*** Data ***

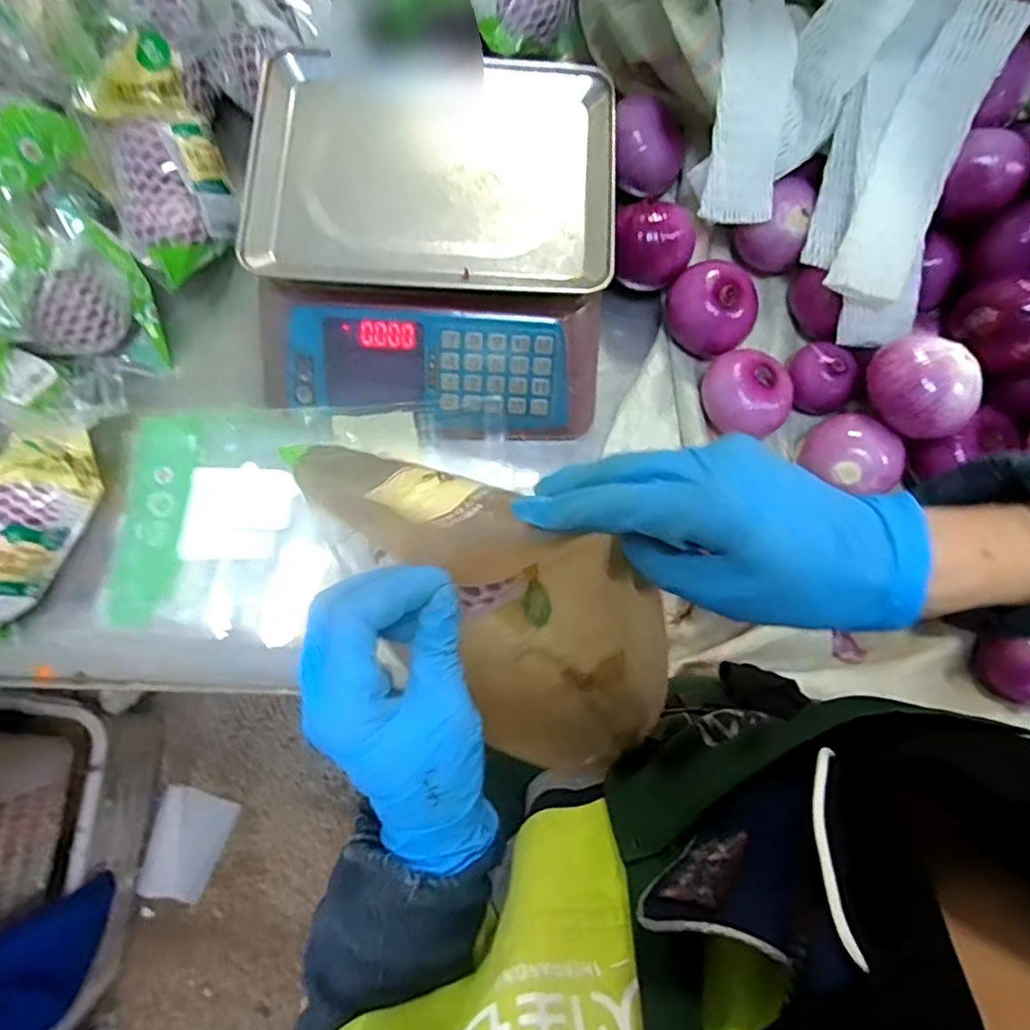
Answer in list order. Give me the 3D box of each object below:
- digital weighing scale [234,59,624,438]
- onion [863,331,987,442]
[{"bbox_3d":[-0.075,-0.258,0.600,0.327,0.102,0.344,1,79,-1],"label":"digital weighing scale"},{"bbox_3d":[0.358,-0.111,0.557,0.072,0.071,0.093,-25,80,-6],"label":"onion"}]

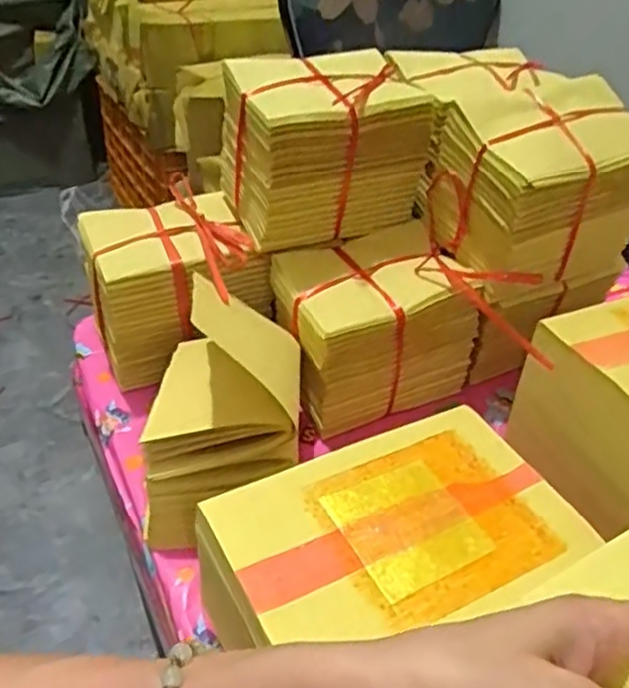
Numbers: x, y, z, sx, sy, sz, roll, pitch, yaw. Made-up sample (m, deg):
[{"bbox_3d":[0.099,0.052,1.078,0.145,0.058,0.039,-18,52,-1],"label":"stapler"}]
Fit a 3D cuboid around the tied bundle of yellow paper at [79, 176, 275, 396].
[{"bbox_3d":[-0.139,-0.063,0.710,0.160,0.130,0.128,-15,43,-22],"label":"tied bundle of yellow paper"}]

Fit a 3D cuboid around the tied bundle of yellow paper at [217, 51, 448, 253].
[{"bbox_3d":[0.012,-0.182,0.669,0.170,0.138,0.109,-12,42,-19],"label":"tied bundle of yellow paper"}]

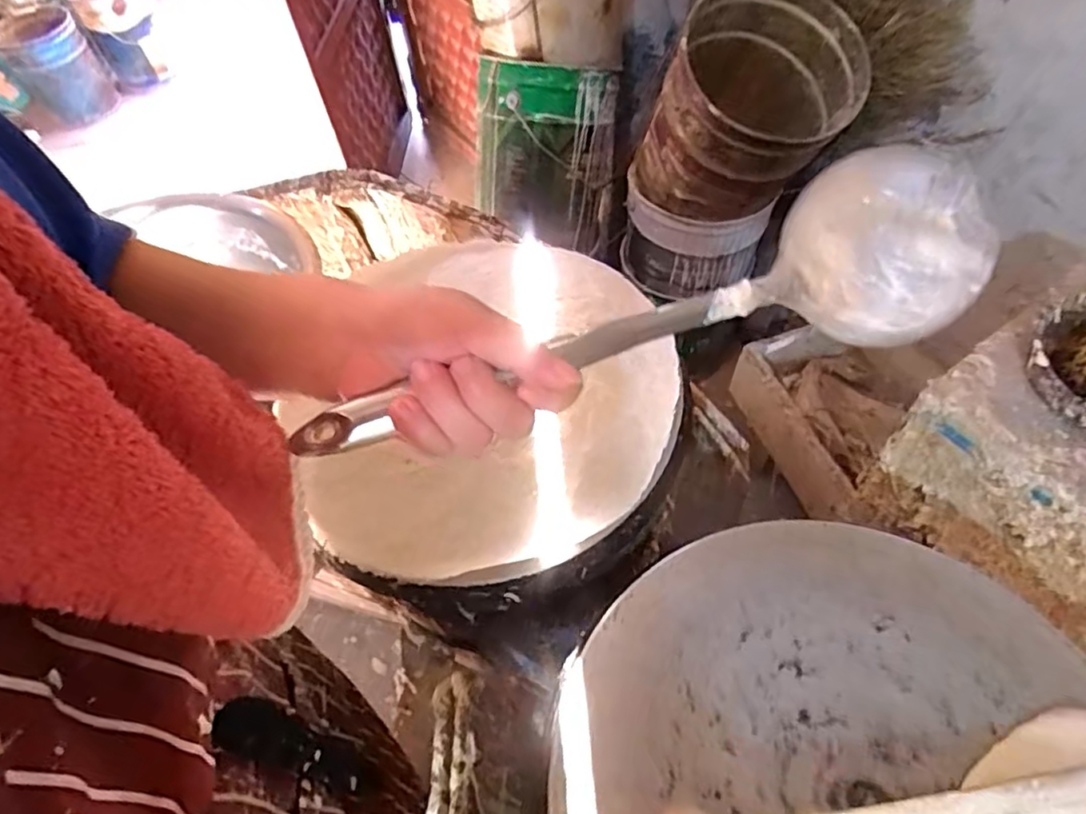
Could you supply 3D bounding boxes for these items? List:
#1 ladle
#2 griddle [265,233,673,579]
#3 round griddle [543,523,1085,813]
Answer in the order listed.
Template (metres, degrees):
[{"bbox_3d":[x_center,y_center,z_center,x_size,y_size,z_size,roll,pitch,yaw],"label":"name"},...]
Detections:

*** End of Data ***

Nothing but the lines from the one with "#3 round griddle [543,523,1085,813]" through the end of the data above should be repeated, each exactly as it stands.

Answer section:
#3 round griddle [543,523,1085,813]
Answer in the order listed.
Template (metres, degrees):
[{"bbox_3d":[x_center,y_center,z_center,x_size,y_size,z_size,roll,pitch,yaw],"label":"name"},...]
Detections:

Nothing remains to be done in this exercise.